These are chat archives for yaskyj/fastcaption

13th
Feb 2015
Justin Rogers
@yaskyj
Feb 13 2015 15:41
Hey Michael, I also wanted to confirm that we still want to continue scraping the ASR's from YouTube as long as they're there, right?
Justin Rogers
@yaskyj
Feb 13 2015 20:18
Michael, wanted to keep you updated. We're going to have to change the primary id for the database. It doesn't like having the full URL being passed into the call. Also, Arthur and I are going to have another pairing session this Sunday and we're working on the blank template functionality and user authentications.
And let me know if you'd prefer to start using the NoMoreCraption private room that other Michael and Quincy set up for us or continue to use this room.
Thanks!
Michael Lockrey
@MichaelLockrey
Feb 13 2015 20:32
Hi guys
Yes I definitely want to continue offering the asr data as a starting point
what are your thoughts on this?
im happy to keep using this room
Michael Lockrey
@MichaelLockrey
Feb 13 2015 20:54
I'd love to be involved (even if it's just a 20-30 minute) check in on Sunday or before Sunday's pair session
Let me know if that's ok
Also, what will we use as the primary ID for the database?
Will we need to use the YouTube 11 digit video ID?
How will that impact the ability to cover other video hosting platforms such as Facebook, Vimeo, AWS etc?

## DATA SECTION

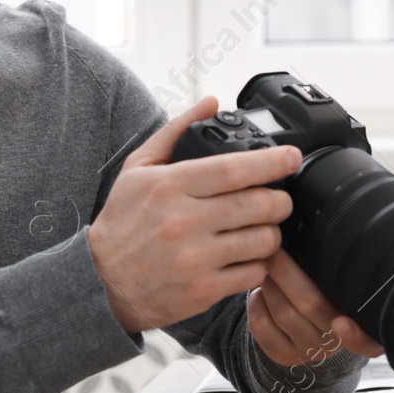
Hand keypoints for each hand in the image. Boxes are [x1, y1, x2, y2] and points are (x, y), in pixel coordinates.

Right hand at [89, 97, 300, 332]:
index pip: (232, 169)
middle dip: (281, 200)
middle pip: (258, 205)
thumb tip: (211, 102)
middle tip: (280, 198)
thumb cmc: (122, 222)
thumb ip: (176, 131)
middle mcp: (183, 221)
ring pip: (263, 241)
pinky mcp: (203, 290)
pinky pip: (253, 274)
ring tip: (263, 227)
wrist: (101, 282)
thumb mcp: (138, 168)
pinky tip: (247, 256)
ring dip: (273, 232)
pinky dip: (259, 264)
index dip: (271, 162)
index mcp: (170, 186)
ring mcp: (195, 259)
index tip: (292, 157)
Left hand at [246, 249, 384, 366]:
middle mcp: (337, 342)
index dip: (357, 336)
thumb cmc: (324, 290)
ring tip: (267, 263)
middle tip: (275, 246)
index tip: (342, 322)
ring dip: (271, 282)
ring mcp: (310, 351)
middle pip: (312, 304)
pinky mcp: (283, 355)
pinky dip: (257, 301)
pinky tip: (261, 290)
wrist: (303, 326)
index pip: (369, 342)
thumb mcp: (338, 280)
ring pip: (283, 313)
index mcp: (362, 323)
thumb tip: (323, 224)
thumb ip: (337, 267)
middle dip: (288, 270)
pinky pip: (262, 325)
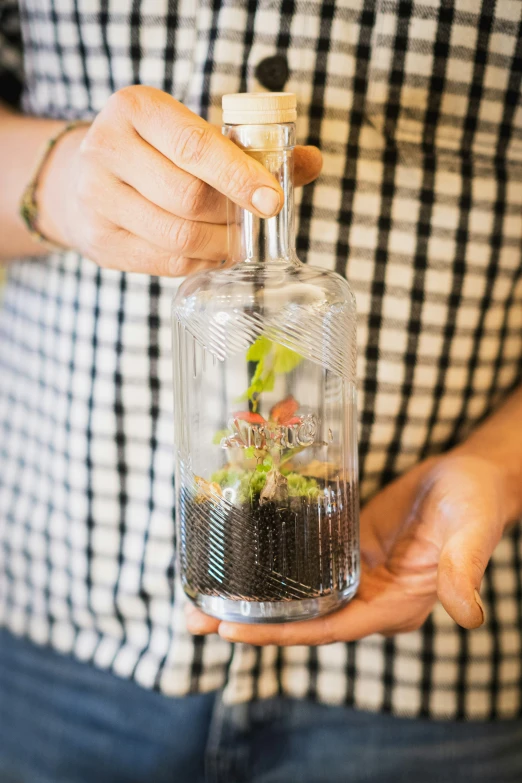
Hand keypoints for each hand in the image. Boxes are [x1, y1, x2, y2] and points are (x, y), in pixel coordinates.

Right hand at [37, 86, 321, 275]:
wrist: (81, 177)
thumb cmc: (155, 153)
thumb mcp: (192, 133)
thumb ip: (250, 148)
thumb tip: (311, 162)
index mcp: (136, 108)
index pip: (195, 146)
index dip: (240, 176)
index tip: (273, 201)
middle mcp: (106, 148)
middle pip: (189, 197)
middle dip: (232, 217)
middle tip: (255, 224)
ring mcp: (96, 198)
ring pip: (177, 235)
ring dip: (220, 245)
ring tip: (237, 241)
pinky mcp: (99, 240)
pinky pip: (165, 262)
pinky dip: (200, 262)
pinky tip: (212, 253)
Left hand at [186, 454, 511, 644]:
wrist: (470, 477)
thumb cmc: (476, 505)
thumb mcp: (470, 533)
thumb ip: (463, 571)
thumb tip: (469, 617)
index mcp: (394, 606)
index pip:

## TASK DESCRIPTION
Decide whether each statement below agrees with the chat archive, answering yes or no and quoting the words from the chat that settle it. 1. Michael Lockrey wants to keep offering the ASR data as a starting point. 2. Michael Lockrey would prefer to move to the NoMoreCraption private room. 3. The next pairing session is planned for Saturday.

## REPLY
1. Yes: "Yes I definitely want to continue offering the asr data as a starting point"
2. No: "im happy to keep using this room"
3. No: "Arthur and I are going to have another pairing session this Sunday"